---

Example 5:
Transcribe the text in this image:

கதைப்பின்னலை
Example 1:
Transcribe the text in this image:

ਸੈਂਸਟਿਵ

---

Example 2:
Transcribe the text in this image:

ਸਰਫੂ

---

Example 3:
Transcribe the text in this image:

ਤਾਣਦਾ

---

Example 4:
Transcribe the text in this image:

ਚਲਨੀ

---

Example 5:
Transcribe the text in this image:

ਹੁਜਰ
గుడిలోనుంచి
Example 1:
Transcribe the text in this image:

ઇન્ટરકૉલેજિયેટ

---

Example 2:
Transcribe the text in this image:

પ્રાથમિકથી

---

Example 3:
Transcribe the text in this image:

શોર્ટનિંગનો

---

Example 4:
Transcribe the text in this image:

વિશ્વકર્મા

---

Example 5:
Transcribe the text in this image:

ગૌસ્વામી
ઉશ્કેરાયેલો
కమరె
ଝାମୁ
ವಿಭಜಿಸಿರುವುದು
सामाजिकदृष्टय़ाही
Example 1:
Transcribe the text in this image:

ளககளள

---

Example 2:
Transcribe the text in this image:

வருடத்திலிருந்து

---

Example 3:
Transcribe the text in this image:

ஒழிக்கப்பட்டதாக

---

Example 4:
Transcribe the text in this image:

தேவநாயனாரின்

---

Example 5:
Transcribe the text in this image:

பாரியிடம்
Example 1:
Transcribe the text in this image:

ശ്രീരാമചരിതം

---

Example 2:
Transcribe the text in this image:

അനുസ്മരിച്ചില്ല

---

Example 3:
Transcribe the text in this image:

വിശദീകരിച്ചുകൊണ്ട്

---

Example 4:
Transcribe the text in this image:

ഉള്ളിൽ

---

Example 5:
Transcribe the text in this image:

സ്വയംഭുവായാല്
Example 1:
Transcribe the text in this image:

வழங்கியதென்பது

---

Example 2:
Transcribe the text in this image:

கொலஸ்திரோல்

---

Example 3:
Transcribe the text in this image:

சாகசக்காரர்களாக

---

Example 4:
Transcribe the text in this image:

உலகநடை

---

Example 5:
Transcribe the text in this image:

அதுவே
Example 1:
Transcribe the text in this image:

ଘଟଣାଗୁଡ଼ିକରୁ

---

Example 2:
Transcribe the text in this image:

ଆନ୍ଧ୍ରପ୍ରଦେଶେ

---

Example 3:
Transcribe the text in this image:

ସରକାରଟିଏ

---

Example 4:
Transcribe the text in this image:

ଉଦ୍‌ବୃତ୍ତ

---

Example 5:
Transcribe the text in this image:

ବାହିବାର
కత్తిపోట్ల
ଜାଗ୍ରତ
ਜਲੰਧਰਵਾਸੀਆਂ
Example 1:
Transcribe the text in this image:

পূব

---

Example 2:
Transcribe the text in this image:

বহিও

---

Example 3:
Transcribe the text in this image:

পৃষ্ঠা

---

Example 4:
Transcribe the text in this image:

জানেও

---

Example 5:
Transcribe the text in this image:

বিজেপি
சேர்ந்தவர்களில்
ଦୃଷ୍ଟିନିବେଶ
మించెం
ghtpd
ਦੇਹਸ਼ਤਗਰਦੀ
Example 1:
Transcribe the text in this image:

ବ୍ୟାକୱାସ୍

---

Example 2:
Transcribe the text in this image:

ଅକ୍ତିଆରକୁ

#####

Exercise objective
Rewrite every line of the records above as a two-column Markdown table, with "No" for the running row number and "Line" for the line itself. Leave out the blank lines.

Output of the task
| No | Line |
|---|---|
| 1 | --- |
| 2 | Example 5: |
| 3 | Transcribe the text in this image: |
| 4 | கதைப்பின்னலை |
| 5 | Example 1: |
| 6 | Transcribe the text in this image: |
| 7 | ਸੈਂਸਟਿਵ |
| 8 | --- |
| 9 | Example 2: |
| 10 | Transcribe the text in this image: |
| 11 | ਸਰਫੂ |
| 12 | --- |
| 13 | Example 3: |
| 14 | Transcribe the text in this image: |
| 15 | ਤਾਣਦਾ |
| 16 | --- |
| 17 | Example 4: |
| 18 | Transcribe the text in this image: |
| 19 | ਚਲਨੀ |
| 20 | --- |
| 21 | Example 5: |
| 22 | Transcribe the text in this image: |
| 23 | ਹੁਜਰ |
| 24 | గుడిలోనుంచి |
| 25 | Example 1: |
| 26 | Transcribe the text in this image: |
| 27 | ઇન્ટરકૉલેજિયેટ |
| 28 | --- |
| 29 | Example 2: |
| 30 | Transcribe the text in this image: |
| 31 | પ્રાથમિકથી |
| 32 | --- |
| 33 | Example 3: |
| 34 | Transcribe the text in this image: |
| 35 | શોર્ટનિંગનો |
| 36 | --- |
| 37 | Example 4: |
| 38 | Transcribe the text in this image: |
| 39 | વિશ્વકર્મા |
| 40 | --- |
| 41 | Example 5: |
| 42 | Transcribe the text in this image: |
| 43 | ગૌસ્વામી |
| 44 | ઉશ્કેરાયેલો |
| 45 | కమరె |
| 46 | ଝାମୁ |
| 47 | ವಿಭಜಿಸಿರುವುದು |
| 48 | सामाजिकदृष्टय़ाही |
| 49 | Example 1: |
| 50 | Transcribe the text in this image: |
| 51 | ளககளள |
| 52 | --- |
| 53 | Example 2: |
| 54 | Transcribe the text in this image: |
| 55 | வருடத்திலிருந்து |
| 56 | --- |
| 57 | Example 3: |
| 58 | Transcribe the text in this image: |
| 59 | ஒழிக்கப்பட்டதாக |
| 60 | --- |
| 61 | Example 4: |
| 62 | Transcribe the text in this image: |
| 63 | தேவநாயனாரின் |
| 64 | --- |
| 65 | Example 5: |
| 66 | Transcribe the text in this image: |
| 67 | பாரியிடம் |
| 68 | Example 1: |
| 69 | Transcribe the text in this image: |
| 70 | ശ്രീരാമചരിതം |
| 71 | --- |
| 72 | Example 2: |
| 73 | Transcribe the text in this image: |
| 74 | അനുസ്മരിച്ചില്ല |
| 75 | --- |
| 76 | Example 3: |
| 77 | Transcribe the text in this image: |
| 78 | വിശദീകരിച്ചുകൊണ്ട് |
| 79 | --- |
| 80 | Example 4: |
| 81 | Transcribe the text in this image: |
| 82 | ഉള്ളിൽ |
| 83 | --- |
| 84 | Example 5: |
| 85 | Transcribe the text in this image: |
| 86 | സ്വയംഭുവായാല് |
| 87 | Example 1: |
| 88 | Transcribe the text in this image: |
| 89 | வழங்கியதென்பது |
| 90 | --- |
| 91 | Example 2: |
| 92 | Transcribe the text in this image: |
| 93 | கொலஸ்திரோல் |
| 94 | --- |
| 95 | Example 3: |
| 96 | Transcribe the text in this image: |
| 97 | சாகசக்காரர்களாக |
| 98 | --- |
| 99 | Example 4: |
| 100 | Transcribe the text in this image: |
| 101 | உலகநடை |
| 102 | --- |
| 103 | Example 5: |
| 104 | Transcribe the text in this image: |
| 105 | அதுவே |
| 106 | Example 1: |
| 107 | Transcribe the text in this image: |
| 108 | ଘଟଣାଗୁଡ଼ିକରୁ |
| 109 | --- |
| 110 | Example 2: |
| 111 | Transcribe the text in this image: |
| 112 | ଆନ୍ଧ୍ରପ୍ରଦେଶେ |
| 113 | --- |
| 114 | Example 3: |
| 115 | Transcribe the text in this image: |
| 116 | ସରକାରଟିଏ |
| 117 | --- |
| 118 | Example 4: |
| 119 | Transcribe the text in this image: |
| 120 | ଉଦ୍‌ବୃତ୍ତ |
| 121 | --- |
| 122 | Example 5: |
| 123 | Transcribe the text in this image: |
| 124 | ବାହିବାର |
| 125 | కత్తిపోట్ల |
| 126 | ଜାଗ୍ରତ |
| 127 | ਜਲੰਧਰਵਾਸੀਆਂ |
| 128 | Example 1: |
| 129 | Transcribe the text in this image: |
| 130 | পূব |
| 131 | --- |
| 132 | Example 2: |
| 133 | Transcribe the text in this image: |
| 134 | বহিও |
| 135 | --- |
| 136 | Example 3: |
| 137 | Transcribe the text in this image: |
| 138 | পৃষ্ঠা |
| 139 | --- |
| 140 | Example 4: |
| 141 | Transcribe the text in this image: |
| 142 | জানেও |
| 143 | --- |
| 144 | Example 5: |
| 145 | Transcribe the text in this image: |
| 146 | বিজেপি |
| 147 | சேர்ந்தவர்களில் |
| 148 | ଦୃଷ୍ଟିନିବେଶ |
| 149 | మించెం |
| 150 | ghtpd |
| 151 | ਦੇਹਸ਼ਤਗਰਦੀ |
| 152 | Example 1: |
| 153 | Transcribe the text in this image: |
| 154 | ବ୍ୟାକୱାସ୍ |
| 155 | --- |
| 156 | Example 2: |
| 157 | Transcribe the text in this image: |
| 158 | ଅକ୍ତିଆରକୁ |